# SMILE!! It is good for your soul!



## ArreauStandardPoodle (Sep 1, 2009)

It seems some of us have been quite testy lately. Even though these are not "OMG...my dog is GORGEOUS" photos, I thought perhaps they would give some here a chuckle!


----------



## robin (Dec 18, 2010)

LOL, thanks for posting these pics of Quincy at what must be his silliest, Arreau. He's so gorgeous even when he's goofy. ^_^


----------



## Gorky (Jul 14, 2009)

He makes the silliest faces and we all need a good laugh now and then.


----------



## Trillium (Sep 1, 2009)

Thanks Cherie those are my smile for the night pics. What a goof. But still a cute goof. Give him a hug for me.


----------



## ArreauStandardPoodle (Sep 1, 2009)

robin said:


> LOL, thanks for posting these pics of Quincy at what must be his silliest, Arreau. He's so gorgeous even when he's goofy. ^_^


Thank you Robin! Believe it or not, he gets even sillier than this. But he does love to smile and make us smile. And he is pretty gorgeous, but these photos sure don't showcase his good looks...lol, just his remarkable personality.


----------



## ArreauStandardPoodle (Sep 1, 2009)

Gorky said:


> He makes the silliest faces and we all need a good laugh now and then.


He is quite the card, and thoroughly enjoys making us happy!


----------



## ArreauStandardPoodle (Sep 1, 2009)

Trillium said:


> Thanks Cherie those are my smile for the night pics. What a goof. But still a cute goof. Give him a hug for me.


Isn't he just the biggest dinkus? It would be my pleasure to give this boy a hug for you! Glad you enjoyed these pictures!


----------



## 2719 (Feb 8, 2011)

Those smiles are priceless. They cheered me up. I think that he should grin that beguiling grin after his down and back in the ring...just smile right up at the judge. HAHAHA


----------



## ArreauStandardPoodle (Sep 1, 2009)

truelovepoodles said:


> Those smiles are priceless. They cheered me up. I think that he should grin that beguiling grin after his down and back in the ring...just smile right up at the judge. HAHAHA


Ha,ha,ha,ha!!!!! OMG...that would be incredible! I had thought about showing Chrystal how to get him to do this so when the judge wants to see his bite...well...he could just show her! I like your idea even better. Somehow, I don't think Chrystal will buy it though. Darn it!


----------



## kanatadoggroomer (Jan 24, 2010)

LOL I think they're terrific! I love the lighter side of life!


----------



## ArreauStandardPoodle (Sep 1, 2009)

Me too! I am happy you enjoyed them (and glad to see you back!).


----------



## plumcrazy (Sep 11, 2009)

Definitely "frameworthy"!!!! :lol: Hugs and kisses from his ND fans!! :beauty:


----------



## usviteacher (Feb 8, 2010)

Gotta love the third photo. thanks for the smile.


----------



## spoospirit (Mar 10, 2009)

_Those are too dagned funny :rofl:

I just finished Taffy's groom at 12:45 a.m. and I really need that laugh. Thanks!_


----------



## spoofly (Jan 20, 2010)

(Stored data entries)
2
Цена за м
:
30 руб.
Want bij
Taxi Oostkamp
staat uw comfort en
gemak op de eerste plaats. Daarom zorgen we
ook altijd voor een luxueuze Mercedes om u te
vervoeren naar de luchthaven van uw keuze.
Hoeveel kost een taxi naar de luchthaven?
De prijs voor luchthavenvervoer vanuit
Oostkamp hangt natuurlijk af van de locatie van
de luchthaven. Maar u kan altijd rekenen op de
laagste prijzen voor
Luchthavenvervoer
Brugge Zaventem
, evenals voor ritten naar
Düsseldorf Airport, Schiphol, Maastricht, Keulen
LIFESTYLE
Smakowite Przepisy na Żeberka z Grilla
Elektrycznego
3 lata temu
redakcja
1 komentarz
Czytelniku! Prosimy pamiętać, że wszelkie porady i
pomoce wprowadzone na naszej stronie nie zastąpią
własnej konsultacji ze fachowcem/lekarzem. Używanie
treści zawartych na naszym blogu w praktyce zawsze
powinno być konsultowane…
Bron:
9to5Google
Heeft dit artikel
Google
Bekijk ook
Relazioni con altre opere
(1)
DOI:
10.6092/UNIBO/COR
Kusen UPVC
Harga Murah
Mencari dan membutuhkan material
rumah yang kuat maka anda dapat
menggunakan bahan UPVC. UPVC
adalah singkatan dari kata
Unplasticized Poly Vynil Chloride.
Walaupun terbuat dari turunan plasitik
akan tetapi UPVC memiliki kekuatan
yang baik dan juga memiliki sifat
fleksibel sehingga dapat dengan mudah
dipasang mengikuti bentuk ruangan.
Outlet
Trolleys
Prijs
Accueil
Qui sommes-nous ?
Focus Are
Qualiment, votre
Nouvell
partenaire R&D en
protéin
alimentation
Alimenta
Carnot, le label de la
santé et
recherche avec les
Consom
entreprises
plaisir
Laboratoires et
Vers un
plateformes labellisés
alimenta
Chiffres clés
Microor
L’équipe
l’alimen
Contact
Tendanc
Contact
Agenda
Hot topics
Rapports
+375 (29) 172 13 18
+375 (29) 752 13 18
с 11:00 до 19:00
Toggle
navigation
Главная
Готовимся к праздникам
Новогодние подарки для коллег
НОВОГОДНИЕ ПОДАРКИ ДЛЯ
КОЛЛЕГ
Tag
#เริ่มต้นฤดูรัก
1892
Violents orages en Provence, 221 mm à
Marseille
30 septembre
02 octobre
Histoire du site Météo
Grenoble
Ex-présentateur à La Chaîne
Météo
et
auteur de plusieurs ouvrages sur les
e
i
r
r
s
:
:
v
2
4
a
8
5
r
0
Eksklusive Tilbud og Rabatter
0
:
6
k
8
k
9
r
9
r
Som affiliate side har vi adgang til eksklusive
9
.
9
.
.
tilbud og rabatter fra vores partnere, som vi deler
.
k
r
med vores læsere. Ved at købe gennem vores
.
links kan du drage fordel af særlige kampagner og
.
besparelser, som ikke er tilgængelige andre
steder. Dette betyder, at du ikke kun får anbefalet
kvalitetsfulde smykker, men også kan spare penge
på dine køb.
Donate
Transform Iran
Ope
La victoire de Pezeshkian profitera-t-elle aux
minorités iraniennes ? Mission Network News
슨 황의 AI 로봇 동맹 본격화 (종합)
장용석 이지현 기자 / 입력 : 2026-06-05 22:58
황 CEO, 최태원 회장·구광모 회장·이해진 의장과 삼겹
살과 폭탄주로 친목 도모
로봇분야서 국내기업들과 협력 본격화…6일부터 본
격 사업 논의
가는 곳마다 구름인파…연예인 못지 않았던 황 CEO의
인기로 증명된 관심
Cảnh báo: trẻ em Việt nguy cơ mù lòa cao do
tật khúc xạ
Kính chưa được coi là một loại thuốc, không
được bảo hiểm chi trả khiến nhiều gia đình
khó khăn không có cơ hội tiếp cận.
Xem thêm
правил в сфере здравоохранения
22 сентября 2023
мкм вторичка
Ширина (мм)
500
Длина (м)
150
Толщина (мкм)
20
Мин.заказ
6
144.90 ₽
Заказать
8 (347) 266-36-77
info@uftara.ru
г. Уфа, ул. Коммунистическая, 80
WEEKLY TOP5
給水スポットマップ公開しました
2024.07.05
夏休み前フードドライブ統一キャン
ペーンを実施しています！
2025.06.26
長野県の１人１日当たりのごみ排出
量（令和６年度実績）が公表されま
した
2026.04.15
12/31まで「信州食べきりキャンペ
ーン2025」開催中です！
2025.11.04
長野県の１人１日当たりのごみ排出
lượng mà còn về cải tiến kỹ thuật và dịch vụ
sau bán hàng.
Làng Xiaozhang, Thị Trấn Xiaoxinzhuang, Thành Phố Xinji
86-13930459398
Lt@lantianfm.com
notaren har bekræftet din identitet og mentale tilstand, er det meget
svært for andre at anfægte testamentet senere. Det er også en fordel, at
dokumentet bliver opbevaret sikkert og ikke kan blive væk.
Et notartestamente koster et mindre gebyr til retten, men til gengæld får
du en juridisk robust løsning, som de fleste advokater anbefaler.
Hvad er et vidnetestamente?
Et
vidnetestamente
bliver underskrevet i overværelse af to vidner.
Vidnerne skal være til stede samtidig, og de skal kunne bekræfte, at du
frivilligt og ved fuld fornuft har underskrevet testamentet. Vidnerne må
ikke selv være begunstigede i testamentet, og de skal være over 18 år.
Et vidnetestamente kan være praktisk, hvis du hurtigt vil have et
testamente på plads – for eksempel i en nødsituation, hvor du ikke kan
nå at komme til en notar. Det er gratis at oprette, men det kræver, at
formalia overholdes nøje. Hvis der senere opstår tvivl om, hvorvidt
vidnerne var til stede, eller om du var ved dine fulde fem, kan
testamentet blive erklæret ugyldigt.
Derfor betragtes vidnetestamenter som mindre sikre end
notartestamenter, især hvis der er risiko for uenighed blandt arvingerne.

## EXERCISE INSTRUCTIONS
Resume the forum thread about the poodle's silly smiling photos, picking up after its final line.

## RESPONSE AREA
The last photo made me lol. Such a goof, a pretty one tho!


----------



## ArreauStandardPoodle (Sep 1, 2009)

plumcrazy said:


> Definitely "frameworthy"!!!! :lol: Hugs and kisses from his ND fans!! :beauty:


I think so. One of those frames with three spots side by side! I will tell him one of his numerous hugs today is from all of you. Thank you PC.


----------



## ArreauStandardPoodle (Sep 1, 2009)

usviteacher said:


> Gotta love the third photo. thanks for the smile.


You are more than welcome! These were in quick succession, and the third one is his full out "Ma...aren't I adorable?" look? I love that one too. His eyes are so soft and kind, even when he is being a nut! Thank you!


----------



## faerie (Mar 27, 2010)

and i love that dog even more. he's a riot!


----------



## ArreauStandardPoodle (Sep 1, 2009)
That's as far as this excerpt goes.